TRY IT:
Return each line of the records below that contains the word "docentes".

___ INPUT DATA ___

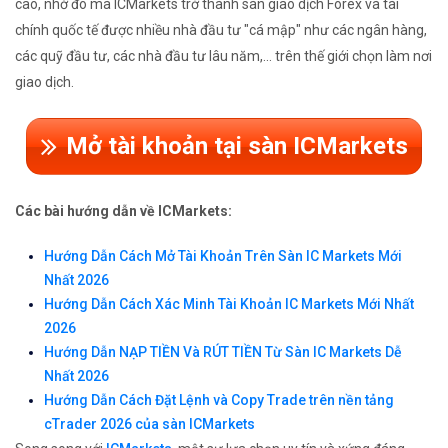
cao, nhờ đó mà ICMarkets trở thành sàn giao dịch Forex và tài
chính quốc tế được nhiều nhà đầu tư "cá mập" như các ngân hàng,
các quỹ đầu tư, các nhà đầu tư lâu năm,... trên thế giới chọn làm nơi
giao dịch.
Mở tài khoản tại sàn ICMarkets
Các bài hướng dẫn về ICMarkets:
Hướng Dẫn Cách Mở Tài Khoản Trên Sàn IC Markets Mới
Nhất 2026
Hướng Dẫn Cách Xác Minh Tài Khoản IC Markets Mới Nhất
2026
Hướng Dẫn NẠP TIỀN Và RÚT TIỀN Từ Sàn IC Markets Dễ
Nhất 2026
Hướng Dẫn Cách Đặt Lệnh và Copy Trade trên nền tảng
cTrader 2026 của sàn ICMarkets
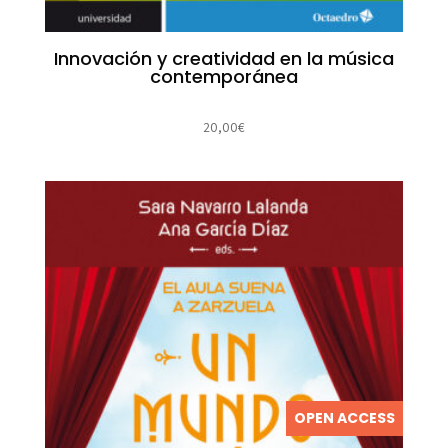
Innovación y creatividad en la música
contemporánea
20,00
€
OPEN ACCESS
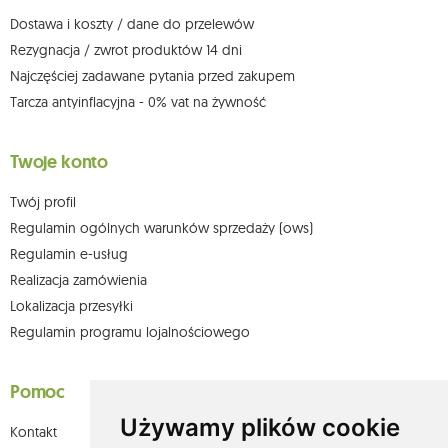
adresem e-mail lub pisemnie na adres siedziby.
Dostawa i koszty / dane do przelewów
Więcej informacji:
www.mouton.pl/ODO
Rezygnacja / zwrot produktów 14 dni
Najczęściej zadawane pytania przed zakupem
Tarcza antyinflacyjna - 0% vat na żywność
Twoje konto
Twój profil
Regulamin ogólnych warunków sprzedaży (ows)
Regulamin e-usług
Realizacja zamówienia
Lokalizacja przesyłki
Regulamin programu lojalnościowego
Pomoc
Używamy plików cookie
Kontakt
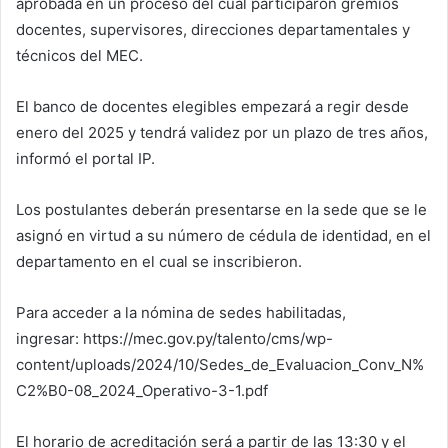
aprobada en un proceso del cual participaron gremios
docentes, supervisores, direcciones departamentales y
técnicos del MEC.
El banco de docentes elegibles empezará a regir desde
enero del 2025 y tendrá validez por un plazo de tres años,
informó el portal IP.
Los postulantes deberán presentarse en la sede que se le
asignó en virtud a su número de cédula de identidad, en el
departamento en el cual se inscribieron.
Para acceder a la nómina de sedes habilitadas,
ingresar: https://mec.gov.py/talento/cms/wp-
content/uploads/2024/10/Sedes_de_Evaluacion_Conv_N%
C2%B0-08_2024_Operativo-3-1.pdf
El horario de acreditación será a partir de las 13:30 y el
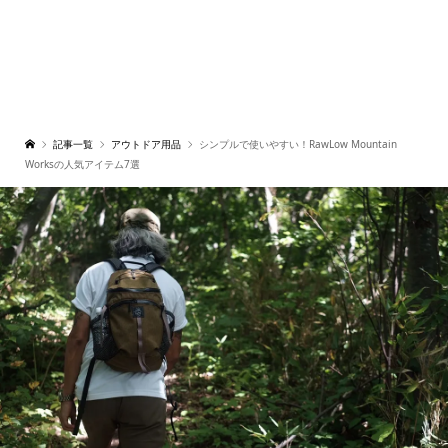
記事一覧
アウトドア用品
シンプルで使いやすい！RawLow Mountain
Worksの人気アイテム7選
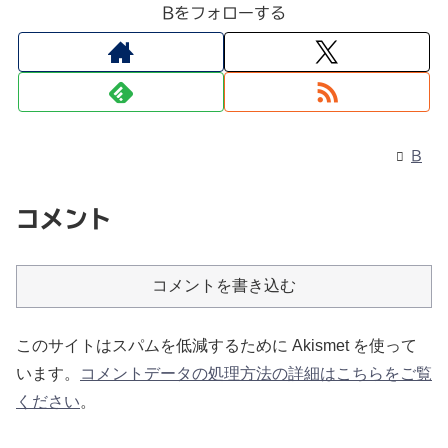
Bをフォローする
B
コメント
コメントを書き込む
このサイトはスパムを低減するために Akismet を使って
います。
コメントデータの処理方法の詳細はこちらをご覧
ください
。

___

WRITTEN SOLUTION:
docentes, supervisores, direcciones departamentales y
El banco de docentes elegibles empezará a regir desde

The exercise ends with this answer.